*5 Ocak Cumartesi sokakları ele geçirmek için Kadıköy’deydik. Saat 17.00 sularında Sulhi Ceylan, Kadıköy sokaklarını arşınlarken, bu günahkâr şehri nasıl ele geçireceğinin planlarını yapıyordu.
*17.30 civarında Fedai Başkan, İskele Cami önünde görüldü. Kendisi rejim yapıyormuş bu sebeple en fazla 3 simit yiyebilirmiş. Destekliyoruz. Desteklediğimiz tek rejim Fedai Başkan’ın zayıflama rejimidir!

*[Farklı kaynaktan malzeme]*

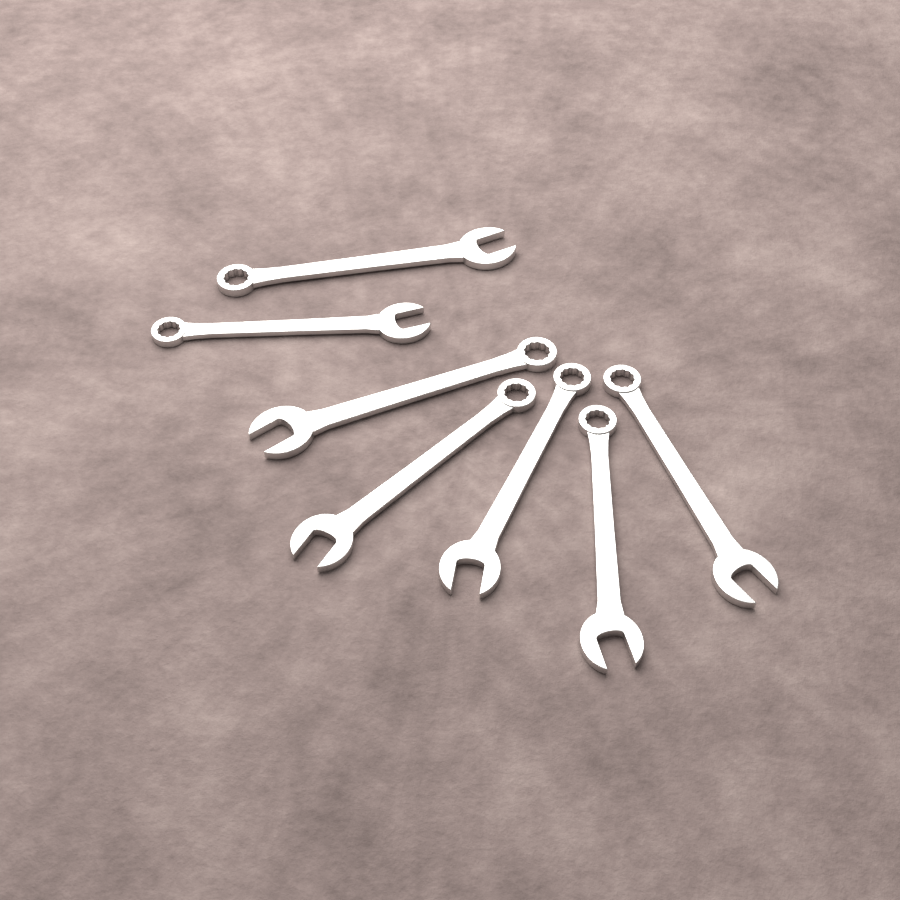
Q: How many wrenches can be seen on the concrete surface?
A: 7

*17.45’de Yokuş Çayevi’nde soluklanabildik. Saat 18.15’e kadar Üstad Muharrem Cezbe hariç tüm ekip Yokuş’taydık.
*Abdullah Karaca, son derece düşünceli, yüzü hüzne dönüktü. Kendisinin, mana ehli birileriyle görüştüğünden şüpheleniyoruz. Derdim benim dermanımdır diyene ne denir? “Daha beter ol!”
*Serdar Kocabaş, görmeyeli boylanmış poslanmış. Malum Serdar, Edebifikir’in ilk tasarımcısı. Kendisinden Edebifikir’e yeni katkılarını bekliyoruz. Bu aralar kapitalizm ile kavga içerisinde. İyi bir kroşe bekliyoruz kendisinden.

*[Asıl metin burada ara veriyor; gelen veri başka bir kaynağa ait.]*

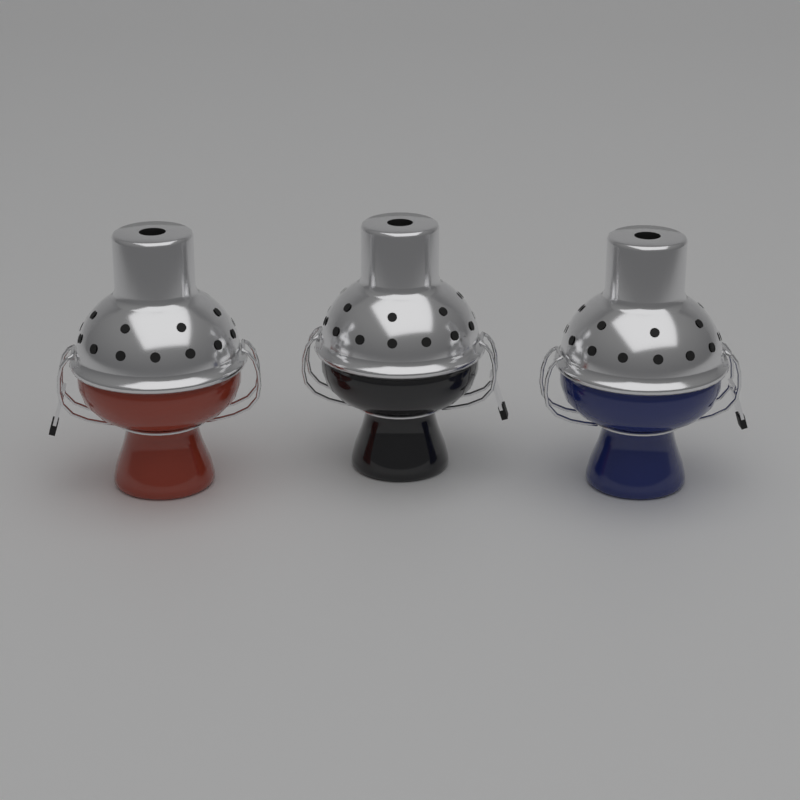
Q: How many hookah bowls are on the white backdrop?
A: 3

*M. Necip Ârâste ağır adam. Kitap projelerinden, yazdığı makalelerden bahsetti. Yanında Tasavvuf Dergisinin İbn’ül Arabi özel sayısını getirmiş. Dergi de dergi hani! Tam 700 sayfa. M. Necip Ârâste, Abdullah Karaca ve Serdar Kocabaş nümayişlerimize ilk kez katılıyorlar.

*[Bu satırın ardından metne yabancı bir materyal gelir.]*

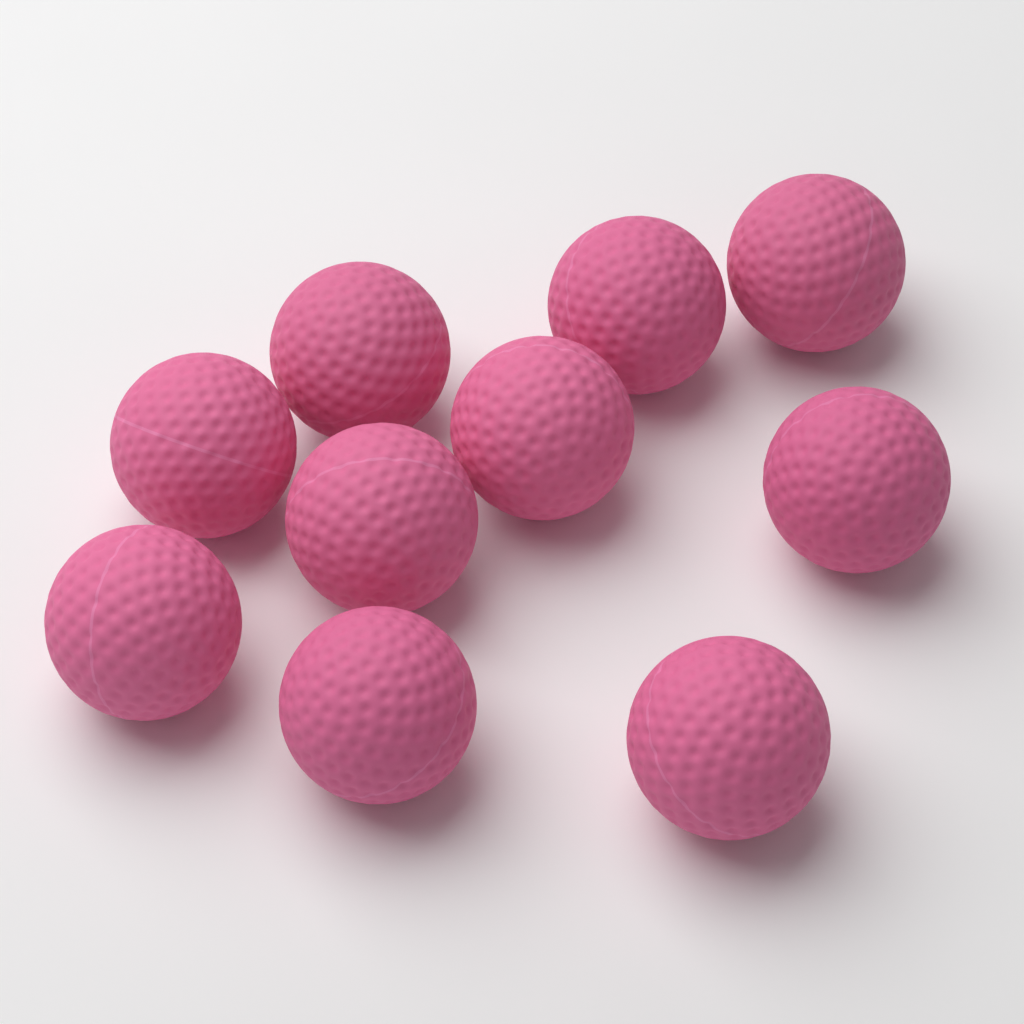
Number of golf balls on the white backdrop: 10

*Malum bu kadar bekâr bir araya gelince evlilik kurumundan ve kadınlardan bahsetmemek olmaz. Sulhi Ceylan derin bilgilerinden incileri ortaya dökünce Necip Ârâste’nin akademik cevaplarına maruz kaldı. Ama biz her erkeğin, kadınlar karşısında yenik olduğunu biliyoruz. Necip’te bu durum anlayacak bir gün.
*Ve Emre Baştuğ. Evet, evet doğru duydunuz. Şirince’den gelmiş. Yokuş’a girdiğinde elinde bir düzine karanfil vardı. Sırayla arkadaşlarımıza dağıttı. Hafiften bir sessizlik çöktü içimize, hüzün saçlarımızdan damlıyordu. Bu arada Sulhi Ceylan, Emre’ye: “Hayatımda ilk kez birinden çiçek aldım. Bu anı yaşadığım müddetçe unutmayacağım. Esaslı adamsın Emre” dedi.
*Derken Üstad Muharrem Cezbe, yüzünde gülümseme ile Yokuş’tan içeri girdi. “Bağımsız Türkiye! Büyük Türkiye!” diyordu. Bir seminer vermiş ve heyecanı hâlâ üzerinde idi. Heyecanını paylaştık ve bir gün dedik, bir gün rüyalarımız gerçek olacak.
*Dücane Cündioğlu’nun bir sözü tartışma konusu oldu: “Çıplak hakikat çıplaklıkla örtülüdür. Simge asla kendisini göstermez. Bedenin çıplaklığı sanat tarihinde ruhun çıplaklığını remzeder (örter), yani çıplaklık aslında hakikatin çıplaklığını gizler. Akıldan uzaklığı. Deliler örtünmezler. Çıplak hakikattirler çünkü! Melankolikler de öyle!” Necip bu söze karşı çıktı. Ama sözün güzelliği bizi mest etmişti.
*21.30 gibi Yokuş’tan çıkıp Kadıköy sokaklarını ele geçirme projesini hayata koyduk. Sokakları adeta adımlarımızla dövüyorduk. Olacak diyorduk, bir gün olacak. Bu günahkâr şehri yeneceğiz.
* Üstad Muharrem Cezbe ve Sulhi Ceylan, mısralar okudular. Kadıköy’de şiirler okuyacağız. Yeni düşüncelerimiz var.
*Derken Penguen kitapevinin önünde bulduk kendimizi. Abdullah Karaca, Hermann Hesse’nin Sidharta kitabını aldı. 5 kişi kitapçıya girip yeni gelen kitapları inceledik. Aslında aradığımız o kitaptı ve hepimiz bunu biliyorduk.
* Penguen’in karşısında bankta bir 4-5 yaşında bir çingene çocuğun parmakları darbuka üzerinde dans ediyordu. İnsanlar gece kar yağacak diye konuşuyorlardı. Penguen’in üstünde üç-dört kat daha vardı; kapısının girişinde, eşikte bir kız düşmüş yatıyordu.
* Üstad Muharrem Cezbe, Kadıköy rıhtımında tek başına kalmış zayıf bir çingene kadın gördü. Çiçek satan bir o kalmıştı. Ondan bir demet nergis aldı. Ne yapacağını bilemedi nergisi. Eve götürdü, büyük bir bardağa ısladı.
*Kitapçıdan çıktığımızda her birimiz kendimize bir rota çizmiştik. Biliyorduk hakikat, sadece yalnızlara peçesini açar. Sessizce ayrı yollara düştük, kaderimize yürüyorduk.